Tetrazole-myoglobin (Tet-Mb), a site selectively modified myoglobin with tetrazole anion (-CN4-) covalently attached to the imidazole N epsilon of the distal histidine 64(E7) (see Fig. 1; Kamiya, N., Shiro, Y., Iwata, T., Iizuka, T., and Iwasaki, H. (1991) J. Am. Chem. Soc. 113, 1826-1829), exhibited unique properties in the reduction from ferric to ferrous states and in the reaction of its deoxy form with O2. The redox potential of Tet-Mb is obtained to be -193 mV, which is much lower than that of unmodified (native) myoglobin (50 mV), possibly due to the electrostatic interaction between the heme iron and the tetrazole group. The ferrous deoxy form of Tet-Mb was rapidly oxidized to its ferric form in the reaction with O2 at room temperature through an intermediary formation of its oxy form and with the generation of O2-. The oxy form of Tet-Mb can be detected by the optical spectral measurement at -12 degrees C, the rapid scan measurement at room temperature, and the electron spin resonance measurement of its cobalt-substituted derivative (Tet-Mb(Co2+)) at 77 K. In the kinetic measurement of the O2 binding reaction to Tet-Mb, its association and dissociation rate constants in the bimolecular reaction were 6.1 x 10(7) M-1 s-1 and 2200 s-1, respectively, showing that the tetrazole modification of His-64 extremely accelerates its association and dissociation rates.

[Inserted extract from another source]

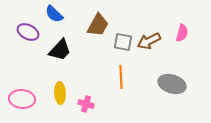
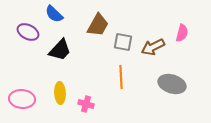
brown arrow: moved 4 px right, 6 px down
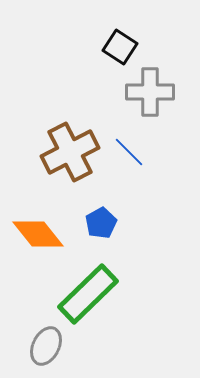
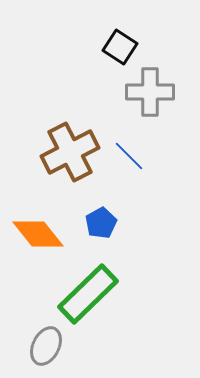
blue line: moved 4 px down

Taken together with the extremely fast autoxidation rate (53 h-1) obtained, these kinetic results suggested that the channel of O2 from the solvent region to the protein interior is open enough to pass the external ligand. The structure is discussed in relation to those of some genetic mutants. Taking these properties, we demonstrated that Tet-Mb can catalyze O2 consumption to generate O2-, coupled with the NADH-supported enzymatic reduction system of cytochrome P-450cam under an aerobic condition.

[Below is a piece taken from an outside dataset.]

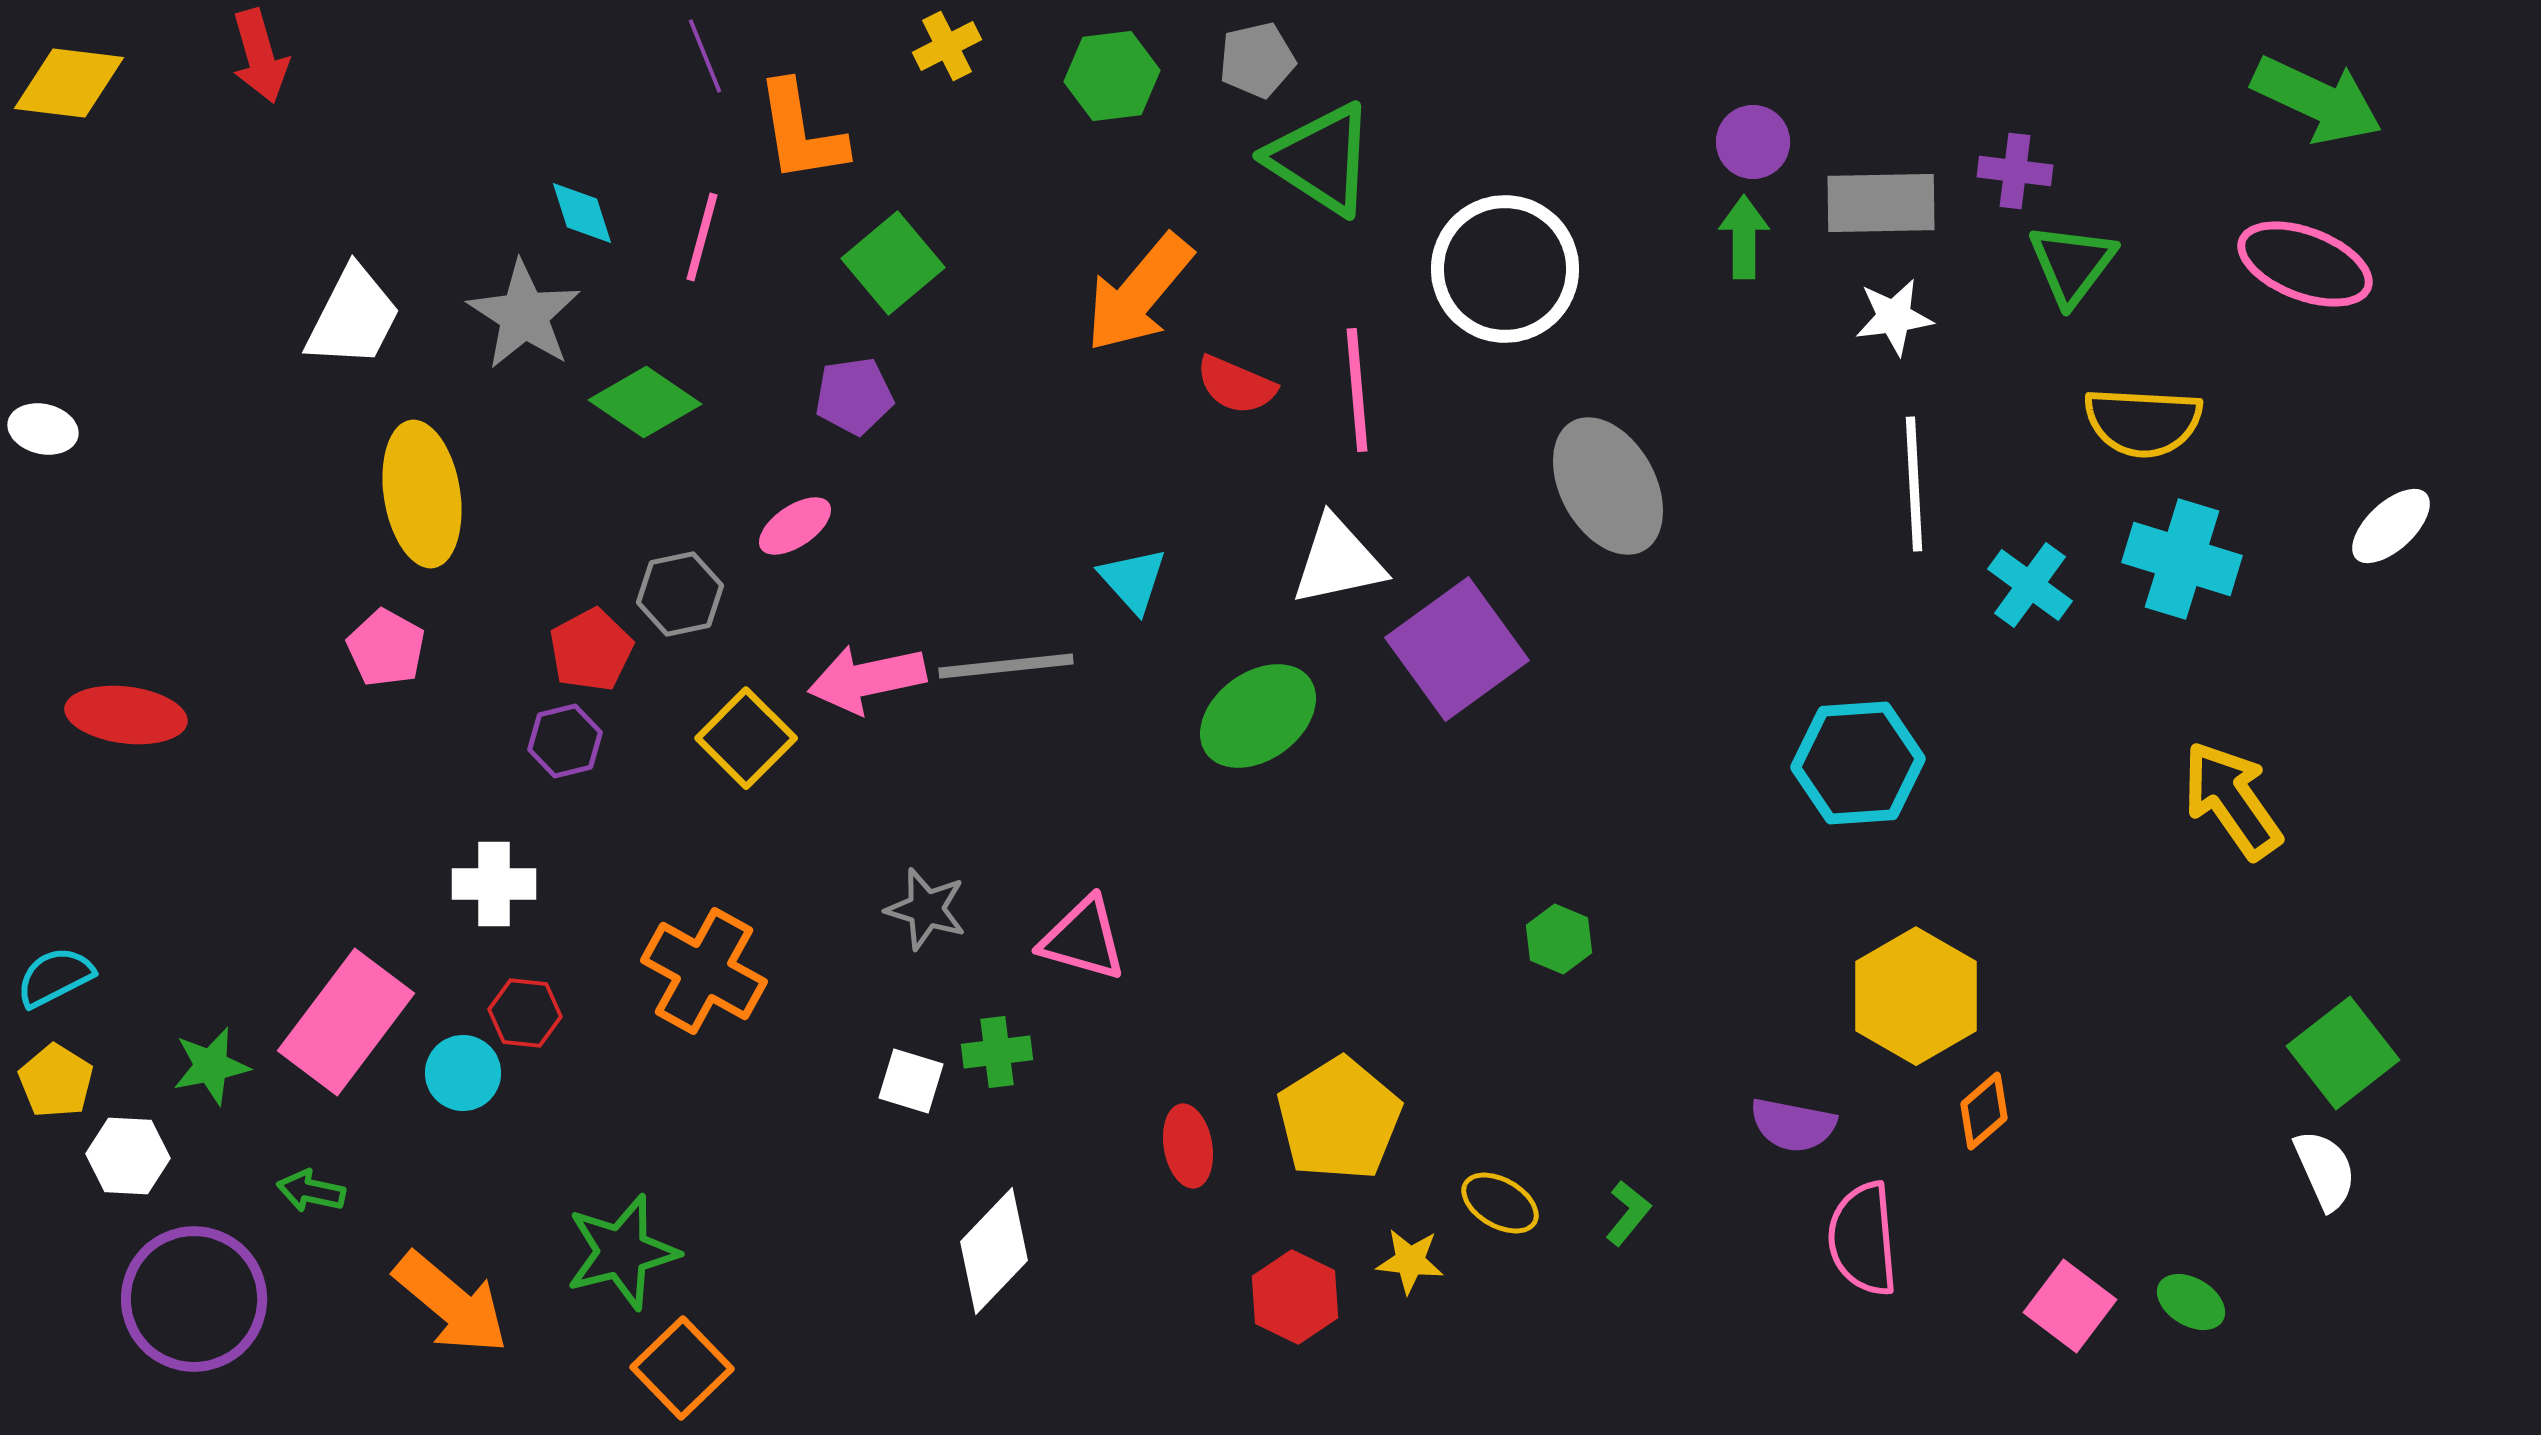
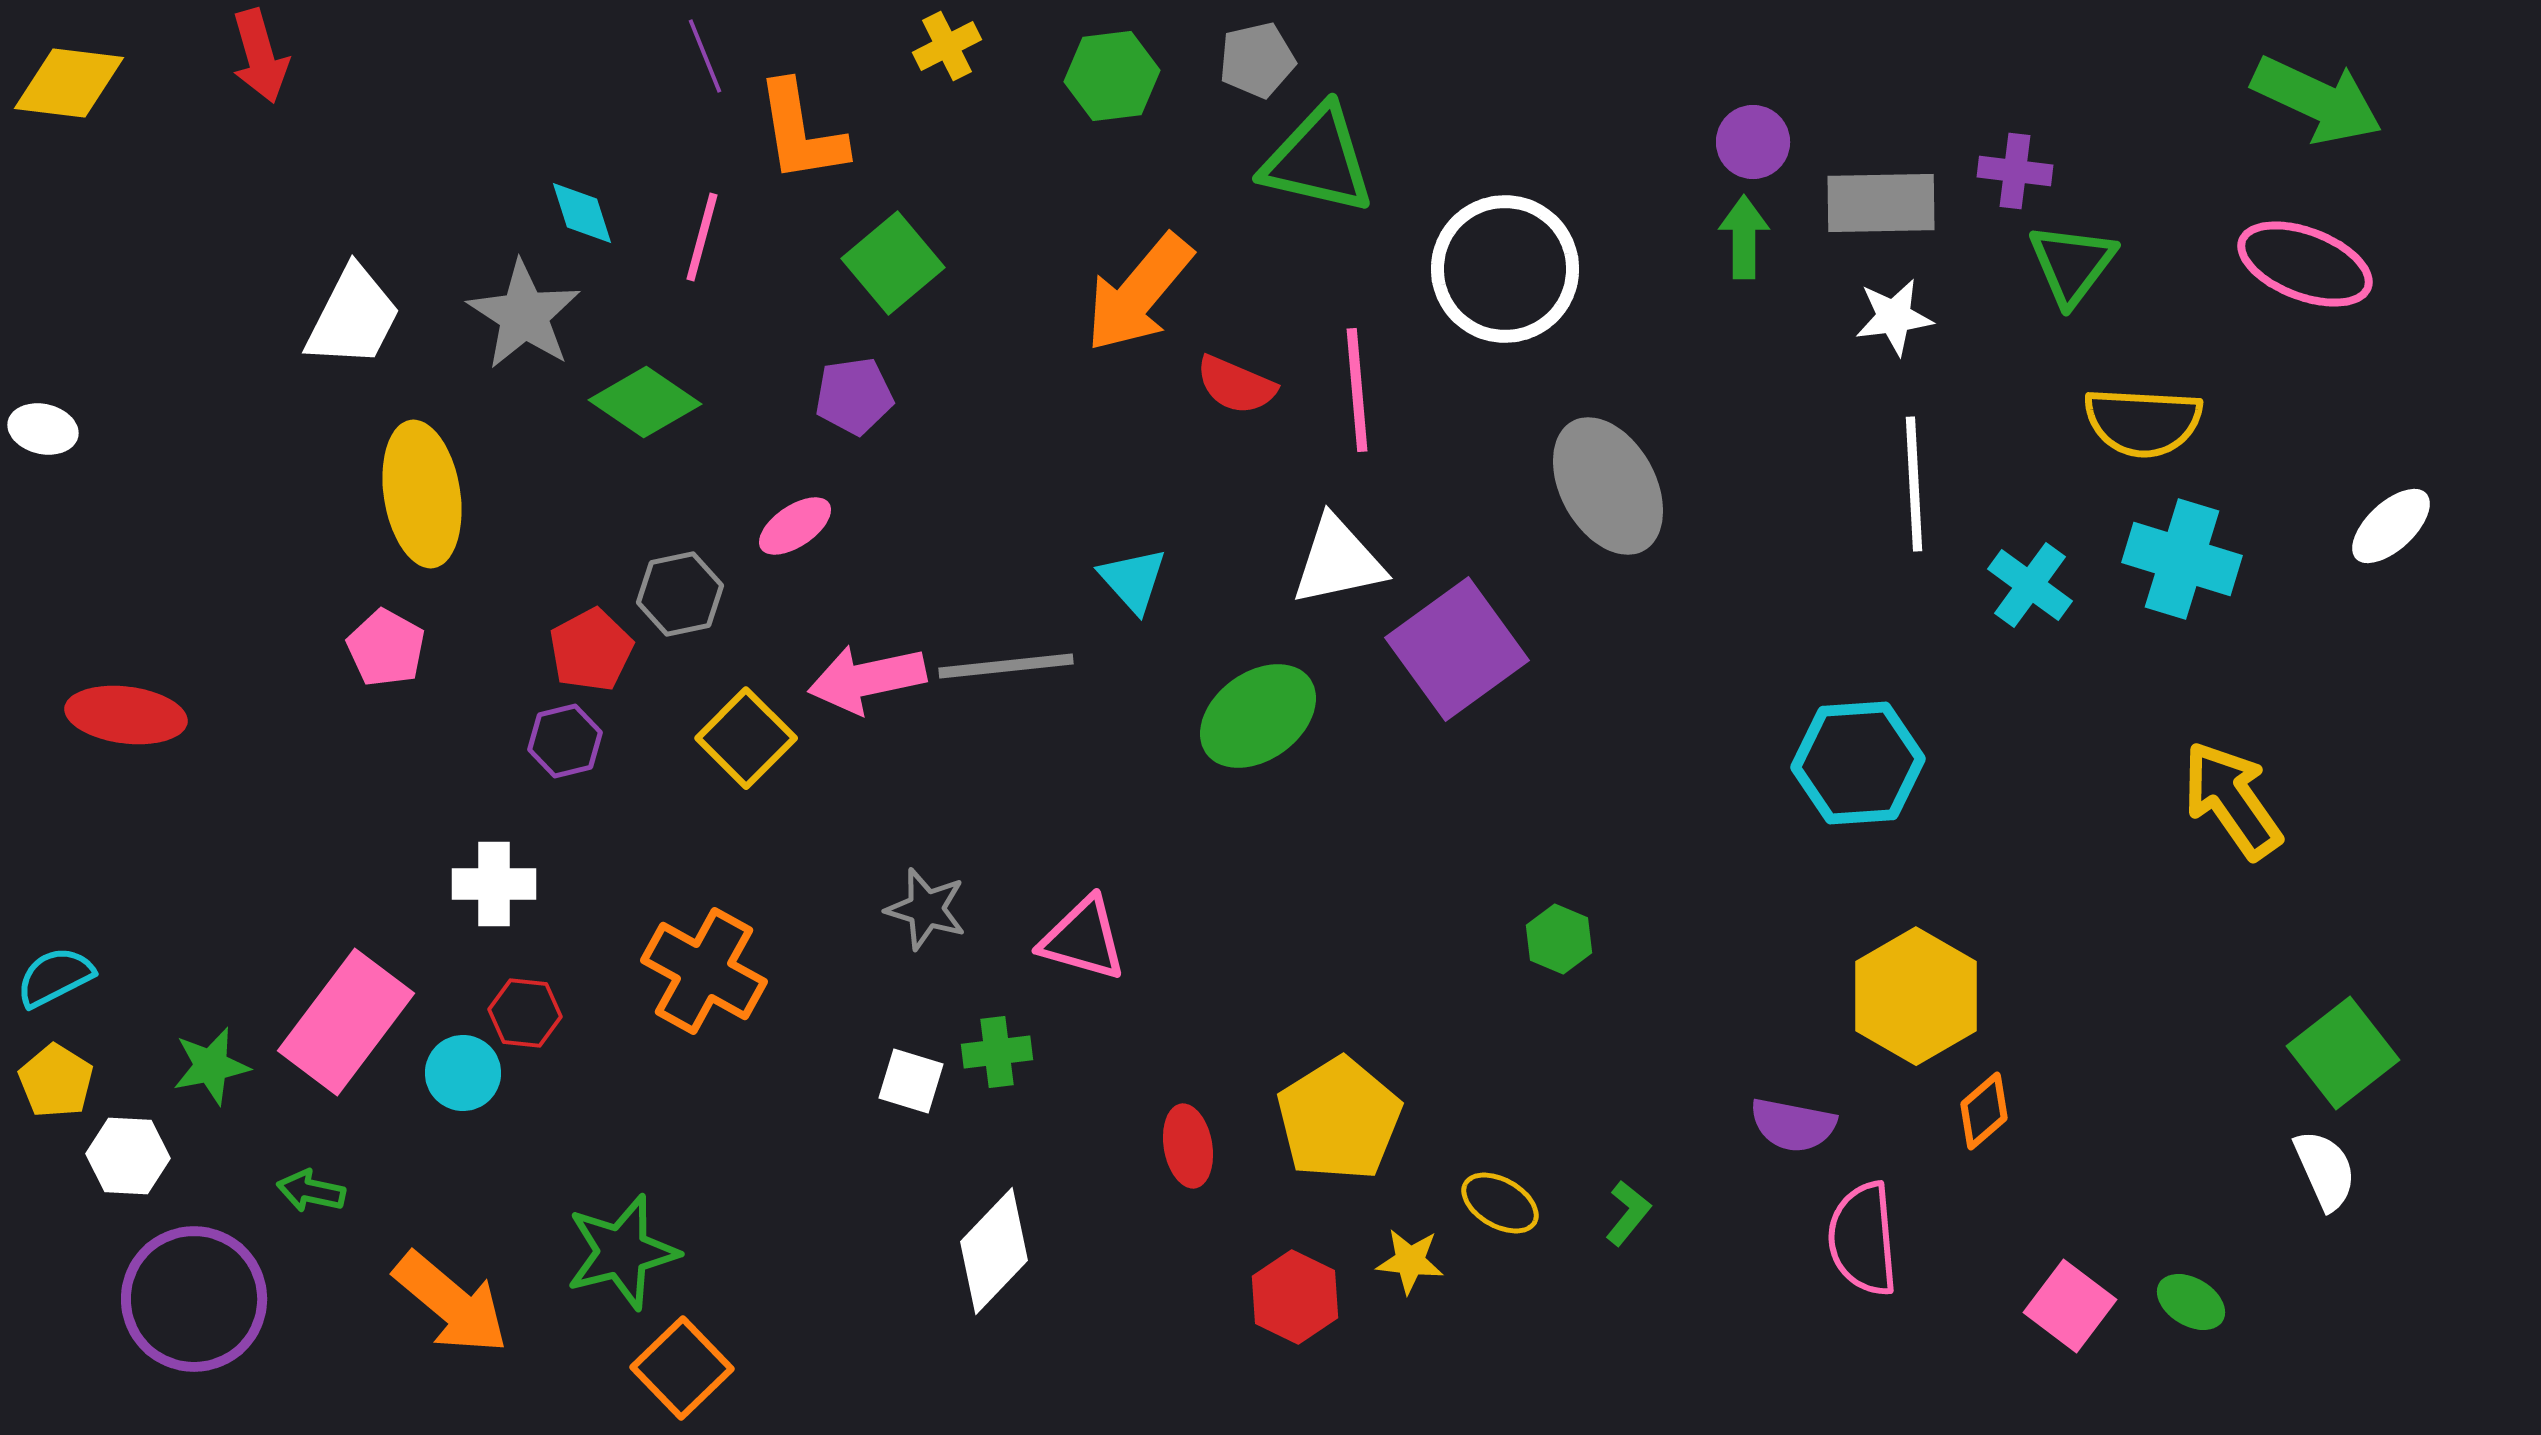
green triangle at (1321, 159): moved 3 px left, 1 px down; rotated 20 degrees counterclockwise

四唑肌红蛋白(Tet-Mb)是一种位点选择性修饰的肌红蛋白,四唑阴离子(-CN4-)共价连接到远端组氨酸64(E7)的咪唑Nε上(见图1;神谷,N.,史郎,Y.,岩田,T.,饭冢,T.,和岩崎,H.(1991年)《美国化学会志》113,1826 - 1829),在从三价铁还原为二价铁状态以及其脱氧形式与O2的反应中表现出独特的性质。Tet-Mb的氧化还原电位为 -193 mV,远低于未修饰(天然)肌红蛋白的氧化还原电位(50 mV),这可能是由于血红素铁与四唑基团之间的静电相互作用。在室温下,Tet-Mb的亚铁脱氧形式在与O2的反应中通过其氧合形式的中间形成和O2-的生成迅速氧化为其三价铁形式。Tet-Mb的氧合形式可以通过在 -12℃下的光谱测量、室温下的快速扫描测量以及其钴取代衍生物(Tet-Mb(Co2+))在77 K下的电子自旋共振测量来检测。在对Tet-Mb的O2结合反应的动力学测量中,其二分子反应中的缔合和解离速率常数分别为6.1×10(7) M-1 s-1和2200 s-1,表明对His-64的四唑修饰极大地加速了其缔合和解离速率。结合所获得的极快的自氧化速率(53 h-1),这些动力学结果表明从溶剂区域到蛋白质内部的O2通道足够开放以通过外部配体。结合一些基因变体的结构对该结构进行了讨论。基于这些性质,我们证明了Tet-Mb可以在有氧条件下催化O2消耗以生成O2-,并与细胞色素P - 450cam的NADH支持的酶促还原系统偶联。